証明書には、松阪牛肥育農家の氏名、住所、肥育場所、そして牛の名前:まり、主な給餌飼料:稲わら、大麦、フスマ、大豆かす、そして、肥育農家に引き取られた導入美日、肥育日数:601日、出荷日、と畜日、年齢29ヶ月齢、移動履歴と品質規格などが書かれている。
加えて、その「ま り 号」の血統証、両親、祖父母、生年月日、子牛として育った農場名、所在地、屠畜場名、BSE検査の結果など非常に詳しく書かれており、おまけに牛の鼻の紋「鼻紋影」までが添えてある。
 さすがに高級牛:松阪牛である。
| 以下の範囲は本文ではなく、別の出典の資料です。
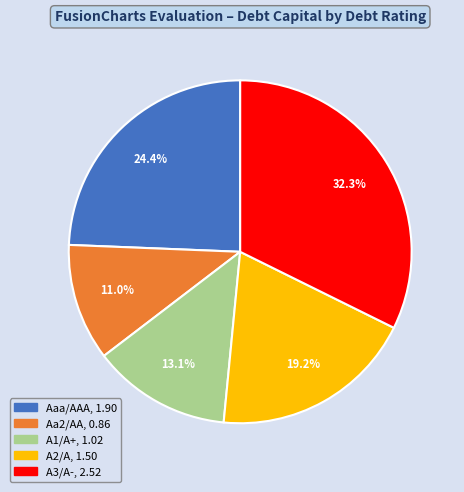

Is it true that A2/A is 5% of the pie?

False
氏・素性から、育ての親、嫁ぎ先、何を食べて大きくなったのかまで書かれているのだから、我々人間様よりもしっかりしているように思える。

 食べる者にとっては、その肉の安全性は言わずもがな、安心して食べられる証明書であることは間違いないが、何かここまできちんと育てられた「箱入り娘:まりちゃん」の肉体の一部を食べるのか?「まりちゃん」のお肉を食させてもらうのか?と思うと食べるのも一寸躊躇してしまった。証明書:所謂「まりちゃんの位牌」に手を合わせていただかなければ「まりちゃん」の死に報えないように感じてしまった。
 昔ドイツで農業実習をしていた頃、しばしばイスラム教信者であるパキスタン人の昼食に招かれたことがあった。彼らは月1回位の割合で、生きている羊を市場で買い求め、その羊の屠殺に立ち会い祈りを捧げ、それからその羊を一気に殺すのではなく、動脈に包丁を入れ、出血多量で屠殺して肉を食べているということを思い出した。
 生きているものを殺し、それを食べ自らの生命を維持するという自然界の営み、そして我々人間は、その食物連鎖の頂点にいるということから、つい最近まできちんと、それらの恵みに感謝し、それらの犠牲に対し祈りを捧げてきたことを再認識しなければならない。
 大量生産、大量消費というシステムの中で「金さえ払えばそれでいい。金で買った物は自分のもの、それを残そうが、捨てようが自分の勝手である」と誤信している我々現代人は深く自省しなくてはならないと思う。
 最近、「命と食」ということをよく言われるが、本当にそのことを実感させられる「まりちゃんの証明書」であった。